The Production Crew for 'Scream' Tried To Create a Mask That Riffed on the Ghostface Look
Williamson is not exaggerating about the number of similar masks the production crew tried to create first. The mask they first found was mass-produced mask by a company called Fun World. The title of the mask shows that it didn't know how famous it would one day be, as it was simply named "Peanut-Eyed Ghost." The production team set to make something similar yet different enough to not be "Peanut-Eyed Ghost." They all kept the long face and mouth, but almost all of them then went in a completely different direction, giving the mask eyeballs and ears and skin, wild hair, rotting flesh, exposed brains. The ideas looked more like something from Killer Klowns from Outer Space or Hellraiser than what Ghostface would be. One look at them and it's no wonder why they were all rejected.
The Ghostface mask works because of its simplicity. It has the blank face of Michael Myers, but as if pulled apart, which is in essene what Scream was doing, pulling apart slasher tropes and taking us inside a meta world.
In an interview with The Hollywood Reporter in 2015, sadly the last he would give before his death that same year, Wes Craven spoke about his love for the Ghostface mask. “I knew it in my bones that [Ghostface] was a unique find, and I had to convince the studio that they had to go the extra mile to get it.”
The Creators of 'Scream' Fought To Keep the Ghostface Mask in the Movie
In another interview with The Hollywood Reporter, Scream producer Cathy Konrad spoke about how the crew had to fight with the Weinsteins over keeping the Ghostface mask in the movie. "The controversy, which is pretty notorious, had a lot to do with the ghost mask.
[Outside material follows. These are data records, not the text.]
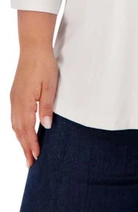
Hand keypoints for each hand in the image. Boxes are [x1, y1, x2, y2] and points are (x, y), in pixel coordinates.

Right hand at [10, 49, 58, 167]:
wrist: (33, 48)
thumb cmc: (44, 65)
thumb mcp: (49, 86)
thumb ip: (46, 107)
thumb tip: (46, 126)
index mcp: (23, 102)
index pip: (27, 129)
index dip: (31, 145)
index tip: (36, 157)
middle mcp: (15, 103)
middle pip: (19, 130)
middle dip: (24, 147)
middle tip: (30, 163)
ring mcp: (14, 98)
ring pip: (15, 125)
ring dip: (21, 139)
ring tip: (27, 151)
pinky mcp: (15, 94)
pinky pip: (15, 117)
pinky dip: (19, 128)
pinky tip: (23, 132)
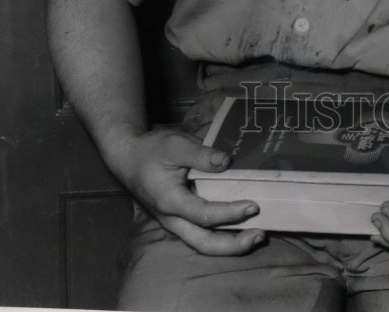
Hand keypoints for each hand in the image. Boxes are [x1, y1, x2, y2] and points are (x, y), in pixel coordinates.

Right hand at [110, 127, 263, 255]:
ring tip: (256, 236)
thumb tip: (227, 162)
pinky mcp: (180, 219)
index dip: (229, 213)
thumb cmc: (151, 150)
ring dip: (229, 245)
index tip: (253, 206)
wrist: (128, 158)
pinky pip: (202, 234)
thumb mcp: (176, 144)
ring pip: (203, 244)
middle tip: (260, 235)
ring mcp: (175, 222)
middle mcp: (172, 219)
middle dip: (233, 244)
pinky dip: (221, 235)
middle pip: (204, 243)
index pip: (203, 215)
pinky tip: (240, 227)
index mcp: (170, 201)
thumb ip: (201, 154)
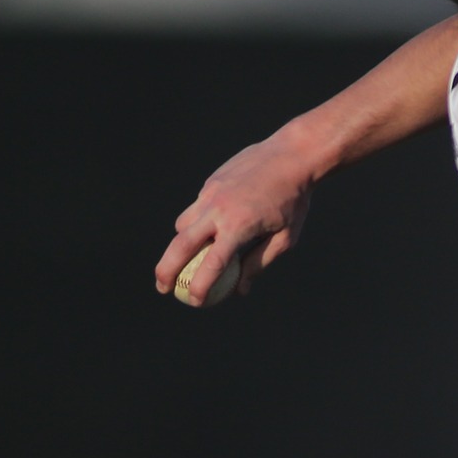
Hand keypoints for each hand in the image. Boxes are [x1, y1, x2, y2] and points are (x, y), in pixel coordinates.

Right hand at [153, 131, 316, 304]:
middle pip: (180, 245)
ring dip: (181, 245)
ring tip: (187, 260)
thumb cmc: (294, 201)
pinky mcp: (211, 183)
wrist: (292, 156)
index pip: (212, 263)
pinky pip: (196, 208)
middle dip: (166, 270)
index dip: (200, 286)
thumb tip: (239, 291)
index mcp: (239, 226)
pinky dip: (197, 222)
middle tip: (163, 288)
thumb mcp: (285, 238)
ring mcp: (211, 193)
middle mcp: (219, 209)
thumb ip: (259, 263)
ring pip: (183, 225)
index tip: (194, 301)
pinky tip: (212, 227)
They felt like things looked flat. They felt like things were unexciting, that the mask wasn’t scary. I was getting calls early in the morning that were very demanding about ensuring that things change... What was being asked of us was to shoot everything that we’d already shot with several other masks so that Bob could decide which one he liked best. No, nobody’s doing that. So the idea was presented, can we cut together what we have shot, and can we prove to you it’s effective?"
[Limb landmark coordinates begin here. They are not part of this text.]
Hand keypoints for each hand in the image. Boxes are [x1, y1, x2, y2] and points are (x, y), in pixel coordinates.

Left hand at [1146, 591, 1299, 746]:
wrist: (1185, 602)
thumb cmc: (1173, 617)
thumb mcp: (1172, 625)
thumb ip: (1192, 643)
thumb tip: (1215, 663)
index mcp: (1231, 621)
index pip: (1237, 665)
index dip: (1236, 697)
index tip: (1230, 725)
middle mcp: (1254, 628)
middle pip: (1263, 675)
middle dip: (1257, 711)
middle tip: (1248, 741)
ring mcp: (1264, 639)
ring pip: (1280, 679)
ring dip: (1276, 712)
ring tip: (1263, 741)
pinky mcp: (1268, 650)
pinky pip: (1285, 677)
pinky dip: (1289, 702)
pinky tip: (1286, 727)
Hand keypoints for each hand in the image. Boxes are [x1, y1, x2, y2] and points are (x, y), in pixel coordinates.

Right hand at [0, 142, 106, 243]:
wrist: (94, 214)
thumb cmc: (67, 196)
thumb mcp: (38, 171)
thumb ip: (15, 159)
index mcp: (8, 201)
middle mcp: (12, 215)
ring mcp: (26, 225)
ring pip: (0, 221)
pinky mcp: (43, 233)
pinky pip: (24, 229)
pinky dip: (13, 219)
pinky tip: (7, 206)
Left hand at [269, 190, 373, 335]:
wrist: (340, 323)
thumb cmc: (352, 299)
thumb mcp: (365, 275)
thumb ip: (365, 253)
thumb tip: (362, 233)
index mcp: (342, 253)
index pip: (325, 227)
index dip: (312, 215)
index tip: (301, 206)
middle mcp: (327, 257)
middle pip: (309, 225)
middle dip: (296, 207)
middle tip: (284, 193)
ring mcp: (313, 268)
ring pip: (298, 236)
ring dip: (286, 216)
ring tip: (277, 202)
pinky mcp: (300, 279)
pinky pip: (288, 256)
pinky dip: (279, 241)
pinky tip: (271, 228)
After the Weinsteins saw a cut of that chilling opening scene, editor Patrick Lussier said, "They immediately called out and said, 'We are so wrong. This works so incredibly well. We can’t believe how suspenseful and terrifying this is. We clearly had no idea how to look at what you were doing.' Suddenly there was money for an orchestra, there was money for all sorts of things."
Everyone involved knew they had a great look on their hands with Ghostface. This wasn't just another pale faced hulk in a jumpsuit. Ghostface was something new, which is what the film aimed to do with a slasher genre that was pretty much dead and buried. To breathe fresh life into something that has collapsed, you must do what once worked before, but with a different spin. The Ghostface mask is certainly that.
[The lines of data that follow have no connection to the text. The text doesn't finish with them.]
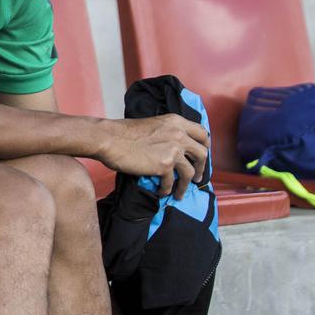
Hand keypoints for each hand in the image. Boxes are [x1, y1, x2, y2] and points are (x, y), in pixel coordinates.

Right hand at [96, 115, 210, 199]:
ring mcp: (173, 150)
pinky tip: (162, 191)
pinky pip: (172, 182)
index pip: (202, 133)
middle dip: (201, 167)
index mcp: (176, 121)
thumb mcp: (153, 125)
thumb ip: (167, 133)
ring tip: (180, 193)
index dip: (205, 146)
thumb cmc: (123, 132)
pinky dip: (168, 189)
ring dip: (186, 185)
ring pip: (189, 172)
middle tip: (196, 176)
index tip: (199, 155)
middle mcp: (179, 134)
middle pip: (202, 154)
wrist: (109, 139)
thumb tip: (174, 147)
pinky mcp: (164, 165)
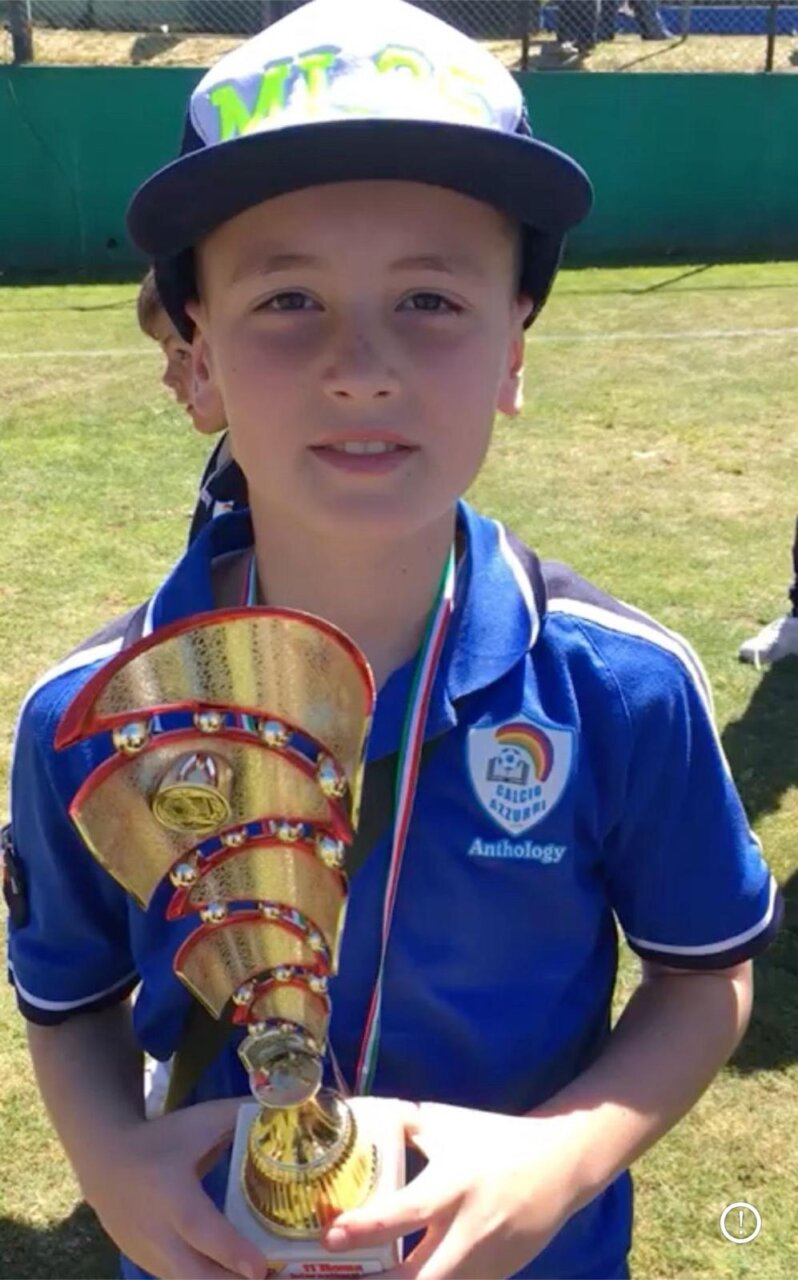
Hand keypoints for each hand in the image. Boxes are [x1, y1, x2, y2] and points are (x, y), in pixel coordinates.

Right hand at [82, 1096, 265, 1278]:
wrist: (105, 1163)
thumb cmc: (160, 1141)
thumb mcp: (198, 1122)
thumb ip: (239, 1116)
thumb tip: (284, 1107)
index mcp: (171, 1193)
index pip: (200, 1228)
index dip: (230, 1251)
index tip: (260, 1268)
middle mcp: (156, 1232)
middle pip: (193, 1276)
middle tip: (273, 1277)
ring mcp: (149, 1256)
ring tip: (267, 1276)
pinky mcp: (148, 1267)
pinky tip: (236, 1274)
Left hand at [322, 1101, 584, 1279]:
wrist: (559, 1165)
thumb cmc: (493, 1139)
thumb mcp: (446, 1124)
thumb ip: (401, 1124)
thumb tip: (350, 1114)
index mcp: (454, 1186)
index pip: (406, 1213)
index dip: (366, 1227)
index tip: (331, 1234)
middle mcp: (468, 1232)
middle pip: (418, 1279)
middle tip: (337, 1275)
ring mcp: (484, 1263)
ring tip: (365, 1276)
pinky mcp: (495, 1279)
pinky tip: (402, 1276)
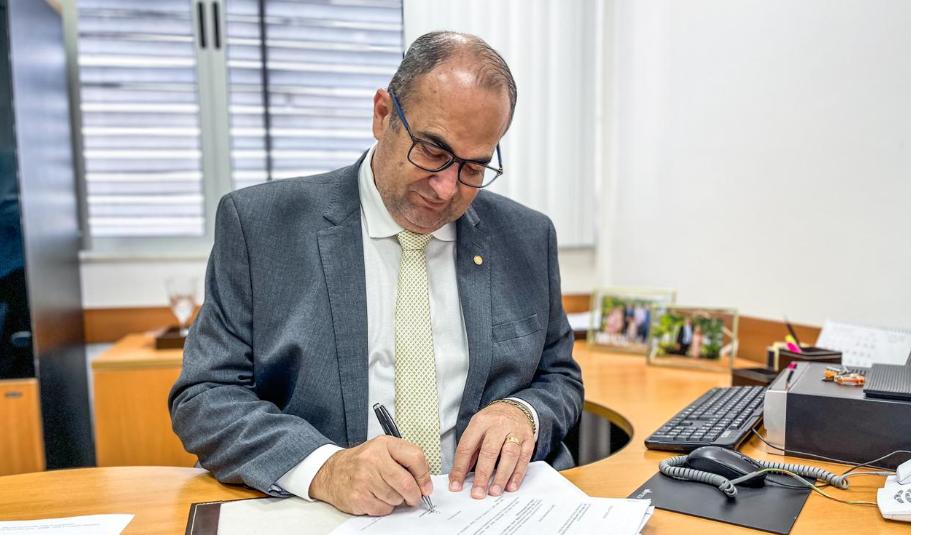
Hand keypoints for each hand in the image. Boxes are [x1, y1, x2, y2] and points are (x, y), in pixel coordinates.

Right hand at [309, 435, 432, 515]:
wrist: (331, 472)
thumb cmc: (362, 462)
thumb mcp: (383, 450)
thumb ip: (406, 460)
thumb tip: (425, 484)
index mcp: (384, 444)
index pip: (415, 457)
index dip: (424, 476)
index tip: (425, 486)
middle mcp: (373, 459)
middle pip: (406, 483)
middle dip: (414, 495)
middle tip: (414, 497)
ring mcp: (364, 479)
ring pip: (396, 498)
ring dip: (397, 500)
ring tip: (386, 492)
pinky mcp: (358, 497)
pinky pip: (384, 509)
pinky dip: (384, 507)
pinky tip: (375, 497)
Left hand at [448, 402, 534, 498]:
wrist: (515, 408)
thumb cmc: (492, 422)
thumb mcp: (476, 429)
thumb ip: (470, 451)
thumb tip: (459, 476)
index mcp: (480, 422)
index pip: (467, 447)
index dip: (460, 468)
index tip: (456, 485)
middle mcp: (498, 425)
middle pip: (490, 451)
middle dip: (482, 475)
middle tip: (477, 493)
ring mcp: (515, 431)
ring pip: (509, 454)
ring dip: (501, 476)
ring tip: (494, 491)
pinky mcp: (528, 440)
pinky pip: (524, 458)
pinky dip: (517, 474)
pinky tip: (511, 486)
“In general,” Craven said, “we didn’t mess with the mask at all. It’s something we didn’t try to change. With Freddy [Krueger] and the New Nightmare, I felt that I probably should have stuck with the original face. [With Scream,] we just let Ghostface be Ghostface... It would have been safer [not to change Freddy]. I’m not going to speculate in public, probably shouldn’t have even mentioned it, but you know, sometimes you realize that something’s not broken, so don’t fix it. And that was the course we took on all the Scream films: Don’t mess with that, it’s just perfect.”
For twenty-seven years and counting, Ghostface has haunted us through six films. The killers under the mask may change, but the look never has. And to think, an icon was born simply because someone on a film crew happened to see a cheap mask in a room and thought it looked good. The history of horror would certainly look a lot different had they not visited that particular house on that particular day.